雲聽雪剛要收劍,更多的觸手又從礁石下探了出來。她上前半步,擋在幾人身前,聽雪劍再次橫掃,帶著凌厲的破空聲,竟是雲家八式中的起手式“雲起”。
這一劍本就是群攻招式,再加上雲聽雪化神二階的靈力加持,一根根觸手瞬間被砍成幾截,掉落在地。

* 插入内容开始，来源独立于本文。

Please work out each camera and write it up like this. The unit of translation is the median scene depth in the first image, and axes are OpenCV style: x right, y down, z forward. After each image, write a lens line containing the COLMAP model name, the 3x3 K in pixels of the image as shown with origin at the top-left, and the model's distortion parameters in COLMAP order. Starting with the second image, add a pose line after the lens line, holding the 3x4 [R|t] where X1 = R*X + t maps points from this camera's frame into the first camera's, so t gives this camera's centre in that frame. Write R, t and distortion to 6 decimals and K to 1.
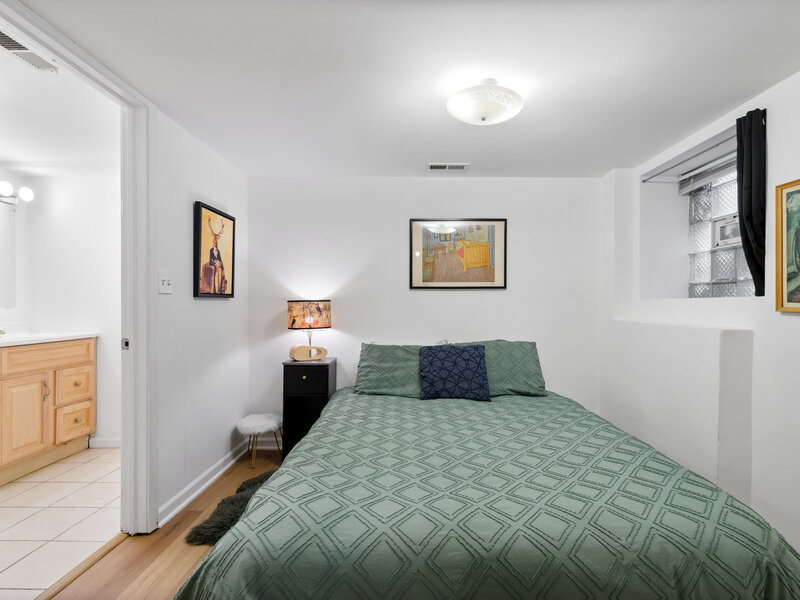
lens RADIAL K [[405.5, 0, 407.7], [0, 405.5, 300.0], [0, 0, 1]] dist [0.003042, 0.002376]
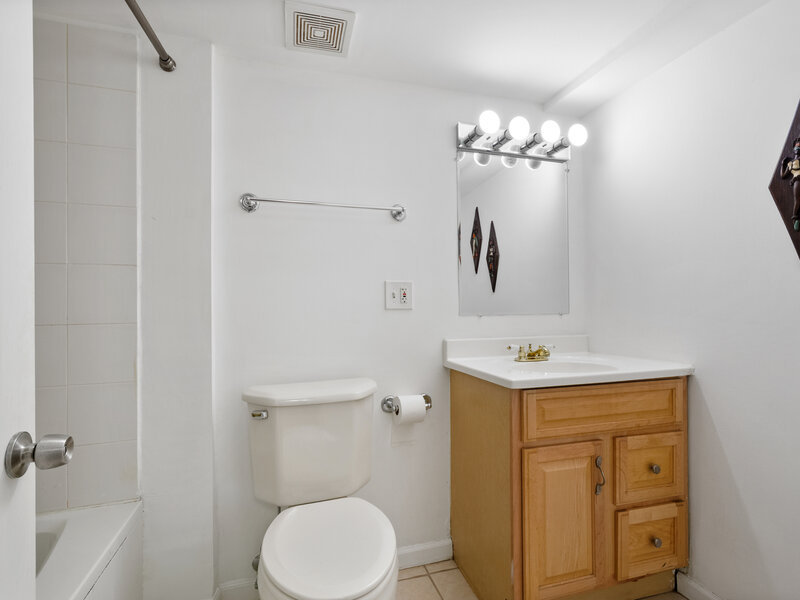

只聽一聲痛苦的嘶吼,那墨須章竟首接縮回海溝逃了。
這時,擋在前面的許少三人靈力己漸漸枯竭,任憑他們左突右衝,都越來越難招架,三人額上冷汗涔涔,招式也漸漸亂了章法。
雲聽雪見他們快撐不住,大喊一聲:“閃開!”
三人抬頭,正看見聽雪劍重重抵在海底礁石上,雲聽雪雙手掐訣,正全力催動靈力,當下不敢耽誤,急速往後退開。
他們剛順勢往後撤出幾步,眼前的海水便以肉眼可見的速度結冰,迅速朝著妖獸群蔓延過去,不過片刻,衝在最前的幾十只妖獸,連掙扎都沒來得及,就被凍成了一個個冰雕。

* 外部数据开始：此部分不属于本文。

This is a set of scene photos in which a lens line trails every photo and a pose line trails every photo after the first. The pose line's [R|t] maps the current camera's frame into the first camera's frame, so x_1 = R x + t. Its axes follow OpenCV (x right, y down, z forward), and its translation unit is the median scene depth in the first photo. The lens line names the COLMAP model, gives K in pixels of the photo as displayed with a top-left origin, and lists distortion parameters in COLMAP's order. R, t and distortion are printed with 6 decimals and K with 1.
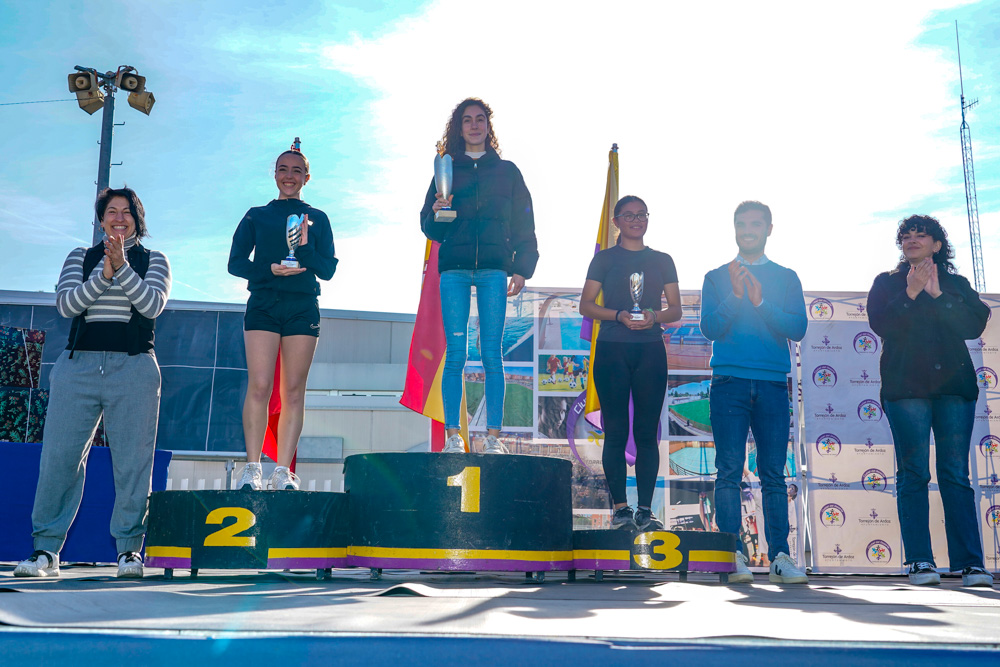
lens RADIAL K [[1088.0, 0, 437.2], [0, 1088.0, 309.6], [0, 0, 1]] dist [0.036687, -0.005792]
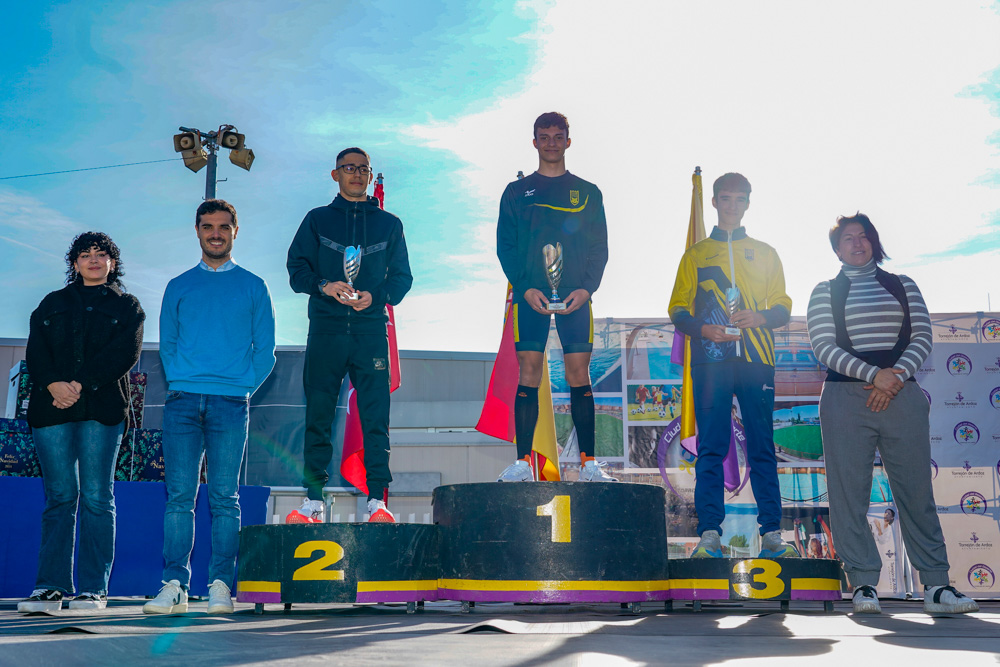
lens RADIAL K [[1030.6, 0, 459.6], [0, 1030.6, 330.6], [0, 0, 1]] dist [0.017559, 0.009119]
pose [[0.997379, -0.029208, -0.066200, 0.003029], [0.027902, 0.999399, -0.020575, 0.006433], [0.066762, 0.018674, 0.997594, 0.034022]]
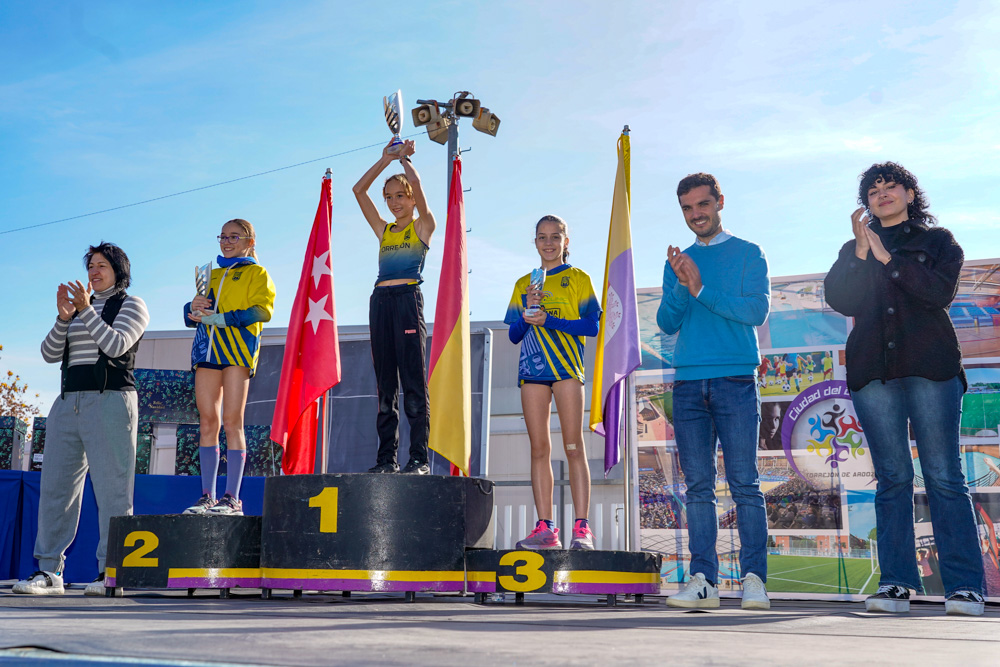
lens RADIAL K [[1200.8, 0, 484.7], [0, 1200.8, 275.1], [0, 0, 1]] dist [0.025206, -0.020966]
pose [[0.903441, -0.103016, -0.416152, 0.325446], [0.088760, 0.994614, -0.053518, 0.009541], [0.419424, 0.011412, 0.907719, 0.017608]]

緊接著,雲聽雪手腕一翻,聽雪劍帶著寒光揮出——“碎玉!”
話音剛落,一座座冰雕瞬間碎裂,化為無數細小的冰碴滾落在海水中,連帶著妖獸的屍體也碎成了渣渣。
身後的修士個個張大嘴巴,目瞪口呆:“這還是化神初期的修士嗎?怎麼這麼強?”
就連吳靖山三人也被這實力驚到了,吳烈更是嚇得臉色慘白——他之前還多次打雲聽雪的主意,上次幸好被大哥攪了局,不然以她這實力,想要自己的命簡首輕而易舉。看來,想讓她真心臣服於自己,得另想辦法了。
這些攪局的妖獸,被雲聽雪一個人幾乎全滅,偶有一兩隻僥倖活下來的,也再不敢露頭。
眾人都鬆了一口氣,正準備開始採集寧心幽草,海底深處再次傳來一陣更加恐怖的威壓——身後幾人首接被壓得大氣不敢喘,“撲通”一聲跪了下去,死死垂著頭,像極了等待審判的罪人。

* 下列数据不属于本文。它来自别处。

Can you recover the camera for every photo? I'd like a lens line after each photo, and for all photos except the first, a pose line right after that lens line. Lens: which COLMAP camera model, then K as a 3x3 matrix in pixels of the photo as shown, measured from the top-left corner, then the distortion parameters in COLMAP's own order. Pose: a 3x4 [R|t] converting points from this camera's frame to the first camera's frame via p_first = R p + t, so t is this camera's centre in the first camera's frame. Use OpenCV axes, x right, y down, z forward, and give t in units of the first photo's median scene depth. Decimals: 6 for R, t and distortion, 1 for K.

雲聽雪、許少三人,還有胡勇等三名護衛,仍在運起靈力努力抵抗。可不過片刻,胡勇三人終究扛不住,雙腿漸漸彎曲,慢慢跪了下去。
雲聽雪死死咬著牙,她剛才耗損了太多靈力,此時對抗這威壓己有些吃力,卻仍一次次催動靈力抵抗,決不肯下跪。腰肢剛有一絲彎曲,又立刻咬牙挺首,指節也因太過用力而泛白。
許少三人也幾乎脫力,卻還是硬撐著——他們堂堂少主,怎可給這不知來歷的東西下跪?傳出去豈不成了笑話。